Looking back towards Elland. My house is just out of shot top right.

Off to my usual test zone near the car, park on the roadside and walk the hundred yards or so.  In short oder, drone set up, filter attached, controller turned on and iPad cable installed. New iPad in hand so all ready for the test. Apart from one minor problem – the iPad holder is sitting on the desk at home and there’s no way I can wedge this tablet into the controller.  So, fall back on the iPhone – with 40% charge (which, incidentally, would be down to 8% by the time I got home). I had a pleasant twenty minutes or so, I find I’m regularly getting 23 minutes plus with a little juice still left in the batteries, but time was up and I left without seeing how the iPad works in practice.

So, I ended up trying out the iPad/controller combination in my back yard.  Six feet off the ground with the sensors constantly complaining I was very near an obstacle (house, shed, trees) wasn’t ideal but it gave me a feel.  I will need to fly it properly in the open to see how the larger size and weight affect my flying and manoeuvring. It felt a little clumsy this morning, nowhere near as well balanced as the iPhone and I found it slightly more comfortable to angle the bracket so the edge of the iPad rested on my wrists. I don’t need to see the joysticks and my thumbs still rested happily on top although not quite as true as before, tilting very slightly outwards but I think I will get used to this.

© Dave Whenham

Seven feet above the upper patio – I kept myself out of camera-sight for the 34 frames by walking behind the drone

The considerably larger screen though was a joy. As someone who wears different glasses for distance and reading I find juggling two pairs of specs whilst trying to read the  detail on  the iPhone screen and also maintaining visual contact with a drone at four hundred feet an interesting challenge.  With the larger screen I could read most of what I needed to see without the reading glasses. At the end of the day the iPad screen provides almost four times the real estate of the iPhone so that was to be expected.

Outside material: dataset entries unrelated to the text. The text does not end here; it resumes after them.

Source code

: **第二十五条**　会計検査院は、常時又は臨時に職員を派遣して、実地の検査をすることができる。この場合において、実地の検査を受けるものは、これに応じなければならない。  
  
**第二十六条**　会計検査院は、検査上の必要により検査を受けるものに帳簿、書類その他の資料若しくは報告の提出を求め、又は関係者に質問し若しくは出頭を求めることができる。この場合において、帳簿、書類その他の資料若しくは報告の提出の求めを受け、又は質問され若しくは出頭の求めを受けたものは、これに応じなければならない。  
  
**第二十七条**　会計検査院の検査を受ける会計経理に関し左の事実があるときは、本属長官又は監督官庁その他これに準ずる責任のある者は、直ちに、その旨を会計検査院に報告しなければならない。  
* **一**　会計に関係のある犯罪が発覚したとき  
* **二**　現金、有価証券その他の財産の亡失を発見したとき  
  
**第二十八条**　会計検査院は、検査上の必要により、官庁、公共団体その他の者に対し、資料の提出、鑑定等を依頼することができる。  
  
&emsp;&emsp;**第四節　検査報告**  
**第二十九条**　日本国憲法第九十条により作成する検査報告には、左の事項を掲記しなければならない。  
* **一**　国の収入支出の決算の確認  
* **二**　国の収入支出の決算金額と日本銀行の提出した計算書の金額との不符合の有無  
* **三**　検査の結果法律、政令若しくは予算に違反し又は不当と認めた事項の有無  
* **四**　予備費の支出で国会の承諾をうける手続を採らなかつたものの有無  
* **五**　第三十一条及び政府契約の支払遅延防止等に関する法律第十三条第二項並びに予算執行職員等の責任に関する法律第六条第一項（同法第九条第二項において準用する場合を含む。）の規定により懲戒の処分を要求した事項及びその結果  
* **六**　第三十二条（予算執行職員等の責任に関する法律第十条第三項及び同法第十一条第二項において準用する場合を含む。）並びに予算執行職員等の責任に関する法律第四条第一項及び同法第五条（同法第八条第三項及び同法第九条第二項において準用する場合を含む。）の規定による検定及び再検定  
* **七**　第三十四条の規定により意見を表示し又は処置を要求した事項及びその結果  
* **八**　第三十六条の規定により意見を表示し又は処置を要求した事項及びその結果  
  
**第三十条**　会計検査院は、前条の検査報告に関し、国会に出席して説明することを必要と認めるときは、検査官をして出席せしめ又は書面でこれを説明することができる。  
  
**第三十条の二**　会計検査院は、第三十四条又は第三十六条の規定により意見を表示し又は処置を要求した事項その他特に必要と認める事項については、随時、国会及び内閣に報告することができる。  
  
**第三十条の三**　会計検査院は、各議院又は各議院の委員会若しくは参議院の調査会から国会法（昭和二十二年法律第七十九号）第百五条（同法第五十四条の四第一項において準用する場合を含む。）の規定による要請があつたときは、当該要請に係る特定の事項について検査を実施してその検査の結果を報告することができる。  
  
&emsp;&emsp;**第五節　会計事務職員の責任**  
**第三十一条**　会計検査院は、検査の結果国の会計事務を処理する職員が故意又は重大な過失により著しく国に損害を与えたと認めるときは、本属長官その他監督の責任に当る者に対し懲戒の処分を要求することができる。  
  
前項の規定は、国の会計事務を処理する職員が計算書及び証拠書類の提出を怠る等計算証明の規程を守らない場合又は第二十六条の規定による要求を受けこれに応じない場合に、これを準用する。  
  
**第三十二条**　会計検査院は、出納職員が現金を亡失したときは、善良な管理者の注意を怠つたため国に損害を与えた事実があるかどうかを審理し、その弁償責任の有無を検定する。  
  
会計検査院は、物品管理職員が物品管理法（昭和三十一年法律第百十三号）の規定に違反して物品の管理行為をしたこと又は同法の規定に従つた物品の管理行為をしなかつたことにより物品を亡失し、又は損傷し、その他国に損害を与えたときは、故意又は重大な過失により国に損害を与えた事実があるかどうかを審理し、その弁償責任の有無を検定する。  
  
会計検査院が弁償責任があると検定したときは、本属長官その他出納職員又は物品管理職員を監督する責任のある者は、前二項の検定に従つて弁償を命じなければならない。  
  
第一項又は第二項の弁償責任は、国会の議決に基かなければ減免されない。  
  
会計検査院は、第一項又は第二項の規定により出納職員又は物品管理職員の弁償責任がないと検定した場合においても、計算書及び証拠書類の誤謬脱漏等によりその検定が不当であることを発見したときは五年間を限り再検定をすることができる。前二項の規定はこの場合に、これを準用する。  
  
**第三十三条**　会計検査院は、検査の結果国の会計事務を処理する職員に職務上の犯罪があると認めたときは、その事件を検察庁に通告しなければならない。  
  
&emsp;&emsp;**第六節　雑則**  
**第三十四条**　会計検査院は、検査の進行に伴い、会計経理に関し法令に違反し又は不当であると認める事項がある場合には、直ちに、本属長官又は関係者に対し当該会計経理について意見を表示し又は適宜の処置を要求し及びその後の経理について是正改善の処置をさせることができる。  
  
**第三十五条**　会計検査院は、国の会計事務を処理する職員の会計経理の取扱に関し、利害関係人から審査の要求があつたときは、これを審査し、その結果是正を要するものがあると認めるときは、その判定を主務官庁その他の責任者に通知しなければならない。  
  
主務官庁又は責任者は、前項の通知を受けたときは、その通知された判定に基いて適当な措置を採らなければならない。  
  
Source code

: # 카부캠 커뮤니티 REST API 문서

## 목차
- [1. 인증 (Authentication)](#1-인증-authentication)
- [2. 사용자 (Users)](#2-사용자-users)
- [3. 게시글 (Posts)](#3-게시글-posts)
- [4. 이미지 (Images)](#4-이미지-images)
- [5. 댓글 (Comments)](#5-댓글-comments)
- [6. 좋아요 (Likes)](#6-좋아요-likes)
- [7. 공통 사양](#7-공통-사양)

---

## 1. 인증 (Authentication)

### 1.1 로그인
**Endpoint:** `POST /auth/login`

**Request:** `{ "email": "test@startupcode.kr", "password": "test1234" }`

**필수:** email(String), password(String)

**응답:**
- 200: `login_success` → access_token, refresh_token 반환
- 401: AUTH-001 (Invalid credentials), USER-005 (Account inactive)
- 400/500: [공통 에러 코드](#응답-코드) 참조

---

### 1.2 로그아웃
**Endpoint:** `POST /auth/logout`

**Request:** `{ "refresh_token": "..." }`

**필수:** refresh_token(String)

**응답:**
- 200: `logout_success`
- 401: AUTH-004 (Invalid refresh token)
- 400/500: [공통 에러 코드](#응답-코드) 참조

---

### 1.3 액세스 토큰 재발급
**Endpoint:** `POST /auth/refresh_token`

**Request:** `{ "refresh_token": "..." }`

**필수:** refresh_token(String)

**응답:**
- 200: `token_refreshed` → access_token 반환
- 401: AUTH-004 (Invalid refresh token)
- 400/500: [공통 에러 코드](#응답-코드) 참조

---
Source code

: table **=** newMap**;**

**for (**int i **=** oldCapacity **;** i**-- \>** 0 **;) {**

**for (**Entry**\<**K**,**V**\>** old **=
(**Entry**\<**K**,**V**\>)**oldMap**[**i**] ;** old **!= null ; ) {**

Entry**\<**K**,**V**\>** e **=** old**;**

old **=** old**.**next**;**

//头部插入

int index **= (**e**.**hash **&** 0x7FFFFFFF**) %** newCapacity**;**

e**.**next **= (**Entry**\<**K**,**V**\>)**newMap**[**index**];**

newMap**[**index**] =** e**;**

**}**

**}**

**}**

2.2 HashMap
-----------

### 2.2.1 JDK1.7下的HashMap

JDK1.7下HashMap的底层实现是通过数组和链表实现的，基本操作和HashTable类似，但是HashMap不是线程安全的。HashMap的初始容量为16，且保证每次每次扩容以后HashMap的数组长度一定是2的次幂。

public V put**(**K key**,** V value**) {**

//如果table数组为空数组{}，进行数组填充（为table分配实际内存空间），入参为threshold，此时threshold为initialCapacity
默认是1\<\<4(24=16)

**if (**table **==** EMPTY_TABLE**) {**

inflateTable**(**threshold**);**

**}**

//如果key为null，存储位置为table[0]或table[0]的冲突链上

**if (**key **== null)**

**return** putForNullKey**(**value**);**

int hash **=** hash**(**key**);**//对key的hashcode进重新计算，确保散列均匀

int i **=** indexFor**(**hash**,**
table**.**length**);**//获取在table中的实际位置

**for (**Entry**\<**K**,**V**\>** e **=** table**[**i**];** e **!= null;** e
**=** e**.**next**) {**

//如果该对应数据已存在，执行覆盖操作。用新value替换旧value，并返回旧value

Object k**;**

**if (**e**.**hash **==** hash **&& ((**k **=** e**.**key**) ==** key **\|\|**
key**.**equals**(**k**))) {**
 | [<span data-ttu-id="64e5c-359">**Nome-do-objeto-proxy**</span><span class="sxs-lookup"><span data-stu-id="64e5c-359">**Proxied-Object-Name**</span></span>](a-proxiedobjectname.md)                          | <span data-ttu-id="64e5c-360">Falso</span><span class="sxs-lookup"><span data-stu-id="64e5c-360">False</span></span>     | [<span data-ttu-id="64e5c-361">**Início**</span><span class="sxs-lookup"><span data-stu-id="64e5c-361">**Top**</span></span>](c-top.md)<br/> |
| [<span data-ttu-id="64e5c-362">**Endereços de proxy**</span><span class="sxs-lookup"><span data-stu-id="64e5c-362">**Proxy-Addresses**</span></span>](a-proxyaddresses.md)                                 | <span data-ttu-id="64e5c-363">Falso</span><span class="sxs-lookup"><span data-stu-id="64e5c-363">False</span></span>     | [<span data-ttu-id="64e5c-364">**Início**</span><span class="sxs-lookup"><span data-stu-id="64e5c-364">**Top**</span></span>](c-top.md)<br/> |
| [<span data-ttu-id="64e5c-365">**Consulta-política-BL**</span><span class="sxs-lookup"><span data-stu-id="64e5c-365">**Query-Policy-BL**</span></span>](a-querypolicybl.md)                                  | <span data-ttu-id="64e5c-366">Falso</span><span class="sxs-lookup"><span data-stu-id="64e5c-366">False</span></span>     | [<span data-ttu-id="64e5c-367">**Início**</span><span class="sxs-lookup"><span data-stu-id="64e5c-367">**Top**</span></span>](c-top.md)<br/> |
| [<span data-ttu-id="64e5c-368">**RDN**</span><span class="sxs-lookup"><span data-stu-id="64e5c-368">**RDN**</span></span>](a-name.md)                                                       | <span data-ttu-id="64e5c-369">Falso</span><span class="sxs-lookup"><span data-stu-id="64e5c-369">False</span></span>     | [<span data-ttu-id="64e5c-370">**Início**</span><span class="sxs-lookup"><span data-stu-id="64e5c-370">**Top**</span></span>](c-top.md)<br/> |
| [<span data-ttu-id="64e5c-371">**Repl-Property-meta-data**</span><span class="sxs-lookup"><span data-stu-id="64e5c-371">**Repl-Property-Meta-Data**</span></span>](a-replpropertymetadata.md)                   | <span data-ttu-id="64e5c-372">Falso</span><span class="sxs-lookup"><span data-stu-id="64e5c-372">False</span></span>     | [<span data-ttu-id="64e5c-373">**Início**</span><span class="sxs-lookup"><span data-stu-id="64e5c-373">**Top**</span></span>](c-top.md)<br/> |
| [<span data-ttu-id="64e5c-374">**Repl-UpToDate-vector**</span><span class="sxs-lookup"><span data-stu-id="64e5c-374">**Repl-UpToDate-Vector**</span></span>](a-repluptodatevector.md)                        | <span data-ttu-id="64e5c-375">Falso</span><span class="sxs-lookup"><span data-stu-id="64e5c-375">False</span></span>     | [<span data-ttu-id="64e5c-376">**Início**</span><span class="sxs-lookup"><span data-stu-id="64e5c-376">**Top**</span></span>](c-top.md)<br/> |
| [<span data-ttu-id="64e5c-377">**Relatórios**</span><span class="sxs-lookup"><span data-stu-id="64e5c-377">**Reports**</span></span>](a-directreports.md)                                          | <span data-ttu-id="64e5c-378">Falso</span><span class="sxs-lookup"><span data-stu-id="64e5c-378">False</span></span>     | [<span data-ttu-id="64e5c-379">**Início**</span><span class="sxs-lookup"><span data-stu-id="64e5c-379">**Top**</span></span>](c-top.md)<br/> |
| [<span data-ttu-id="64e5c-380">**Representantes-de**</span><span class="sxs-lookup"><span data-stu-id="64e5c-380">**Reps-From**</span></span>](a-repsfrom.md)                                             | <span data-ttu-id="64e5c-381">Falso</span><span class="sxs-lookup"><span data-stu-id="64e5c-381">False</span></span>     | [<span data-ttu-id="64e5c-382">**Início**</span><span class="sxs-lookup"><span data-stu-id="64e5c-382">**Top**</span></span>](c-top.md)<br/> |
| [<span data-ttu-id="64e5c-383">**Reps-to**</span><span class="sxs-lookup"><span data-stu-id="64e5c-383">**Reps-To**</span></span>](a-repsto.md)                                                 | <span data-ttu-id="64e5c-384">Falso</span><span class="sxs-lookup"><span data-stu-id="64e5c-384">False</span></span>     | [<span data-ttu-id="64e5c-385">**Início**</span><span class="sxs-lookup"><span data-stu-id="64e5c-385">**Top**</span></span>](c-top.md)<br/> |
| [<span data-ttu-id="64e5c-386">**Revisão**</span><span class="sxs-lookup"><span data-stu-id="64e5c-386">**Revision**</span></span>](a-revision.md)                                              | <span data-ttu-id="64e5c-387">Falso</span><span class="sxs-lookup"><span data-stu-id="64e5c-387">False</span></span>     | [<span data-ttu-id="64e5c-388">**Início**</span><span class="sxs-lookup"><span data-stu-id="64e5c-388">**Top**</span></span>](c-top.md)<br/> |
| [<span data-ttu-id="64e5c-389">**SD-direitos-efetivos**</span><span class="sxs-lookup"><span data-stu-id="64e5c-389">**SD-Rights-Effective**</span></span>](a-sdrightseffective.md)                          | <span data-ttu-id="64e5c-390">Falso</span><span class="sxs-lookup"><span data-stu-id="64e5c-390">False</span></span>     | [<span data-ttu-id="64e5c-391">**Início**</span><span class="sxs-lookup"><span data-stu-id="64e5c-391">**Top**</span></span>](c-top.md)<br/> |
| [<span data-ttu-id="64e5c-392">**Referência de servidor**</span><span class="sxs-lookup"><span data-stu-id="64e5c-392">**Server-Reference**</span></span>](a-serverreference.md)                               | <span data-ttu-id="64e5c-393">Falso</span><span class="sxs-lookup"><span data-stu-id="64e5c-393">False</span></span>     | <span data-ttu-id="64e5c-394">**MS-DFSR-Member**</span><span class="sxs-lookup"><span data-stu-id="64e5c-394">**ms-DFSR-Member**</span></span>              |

The one piece of data on the controller screen that I have got accustomed to using all the time is the altitude readout and whilst this also appears on the iPad screen I found myself constantly looking for it. I often swipe up on the phone screen to give me an uninterrupted view of the scene without the usual visual clutter, it makes composition more precise, and having the basic data on the controller too was very helpful.

© Dave Whenham

So, it will take some getting used to in terms of weight, balance and learning to work without the controller readout but my initial thoughts on this mornings experiments are positive. I cannot see me using it exclusively, the iPhone is always with me and the DJI experience seems to have been built around its form, whilst the iPad is bulkier and also doesn’t fit in the little bag I carry the drone around in.  So, on a stroll along the beach with the wife, where I always carry as little photography gear as I can get away with, I will use the phone. However, if down there on my own, or with another photographer, I will usually have a larger bag anyway and the iPad will slip nicely into the front pocket without really adding to the bulk I’m carrying.